Verdrängung befürchtet

Die Bundesanstalt für Immobilienaufgaben (Bima) verwaltet den Bundesbesitz auch in der Hauptstadt. Ihre Aufgabe ist es, nicht betriebsnotwendiges Vermögen zu verkaufen. Wie berichtet, will die Bima bis 2018 rund 1700 von 5400 Wohnungen in Berlin versilbern. Ziel für dieses Jahr ist, knapp 100 Millionen Euro aus Verkäufen in Berlin einzunehmen. Zurzeit bietet die Bundesanstalt unter anderem Gebäude mit 48 Wohnungen an der Großgörschenstraße/Ecke Katzlerstraße in Schöneberg zum Verkauf an. Die Mieter befürchten, dass sie nach dem Verkauf durch steigende Mieten aus den Wohnungen verdrängt werden.

Viele von ihnen zahlen zurzeit noch Mieten unter vier Euro je Quadratmeter. Die Mieten in den bundeseigenen Wohnungen in Berlin sind nicht überall so niedrig. Durchschnittlich zahlen die Mieter einer Bundeswohnung in der Hauptstadt eine Miete von 5,48 Euro je Quadratmeter. Damit rangiert Berlin im Länder-Vergleich der Bundeswohnungen an dritter Stelle hinter Hamburg (6,49 Euro je Quadratmeter) und Bayern (5,97 Euro).

Die Bundesanstalt für Immobilienaufgaben verteidigt ihre Verkaufspläne. „Es wird auf den Falschen eingeprügelt“, sagte Bima-Chef Jürgen Gehb. Die Bima sei gesetzlich dazu verpflichtet, Wohnungen zum vollen Wert zu verkaufen. „Das machen wir entweder über ein offenes Bieterverfahren, bei dem derjenige den Zuschlag erhält, der das höchste Gebot abgibt. Oder wir verkaufen auf Grundlage eines Verkehrswertgutachtens“, so Gehb. „Wenn der Gesetzgeber eine andere Regelung beschließt, sind wir die ersten, die diese beachten“, stellt Gehb klar.

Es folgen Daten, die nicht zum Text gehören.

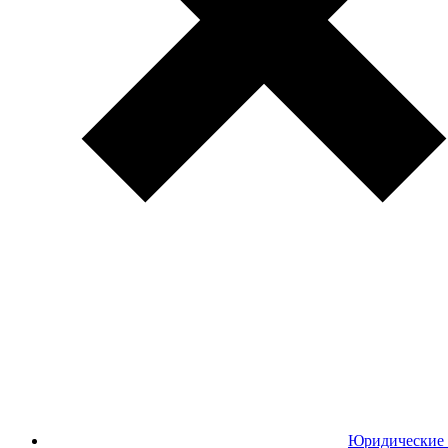
Юридические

Die Grünen-Abgeordnete Lisa Paus sieht schon jetzt Möglichkeiten, Immobilien preiswerter abzugeben – auch ohne Gesetzesänderung. Zwar sei in der Bundeshaushaltsordnung festgelegt, dass die Vermögensgegenstände nur zum vollen Wert veräußert werden dürfen, doch im nächsten Satz stehe, dass es auch anders geht: „Ausnahmen können im Haushaltsplan zugelassen werden“, heißt es dort.

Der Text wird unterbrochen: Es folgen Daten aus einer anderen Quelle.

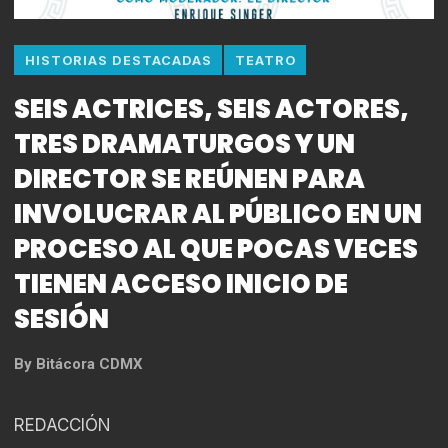
HISTORIAS DESTACADAS
TEATRO
SEIS ACTRICES, SEIS ACTORES,
TRES DRAMATURGOS Y UN
DIRECTOR SE REÚNEN PARA
INVOLUCRAR AL PÚBLICO EN UN
PROCESO AL QUE POCAS VECES
TIENEN ACCESO INICIO DE
SESIÓN
By
Bitácora CDMX
REDACCIÓN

Bei ehemaligen Militärflächen wollen die Regierungsparteien in den nächsten vier Jahren solche Ausnahmen ermöglichen: Hier sind beim Verkauf Preisnachlässe im Umfang von 100 Millionen Euro vorgesehen. Lisa Paus forderte den Bund am Dienstag auf, diese Regelung auch auf Wohnungen in Städten wie Berlin auszudehnen.

Frist läuft ab

Für die laufenden Verkaufsverfahren zum Höchstpreis haben Grüne und Linke im Bundestag ein Moratorium gefordert. Die Anträge wurden vor der Sommerpause aber nicht mehr abgestimmt, sondern von der Koalition in die Ausschüsse verwiesen. Dort werden sie voraussichtlich erst Ende September behandelt. Zumindest für die Häuser in Schöneberg könnte das zu spät sein. Die Angebotsfrist endet in dieser Woche.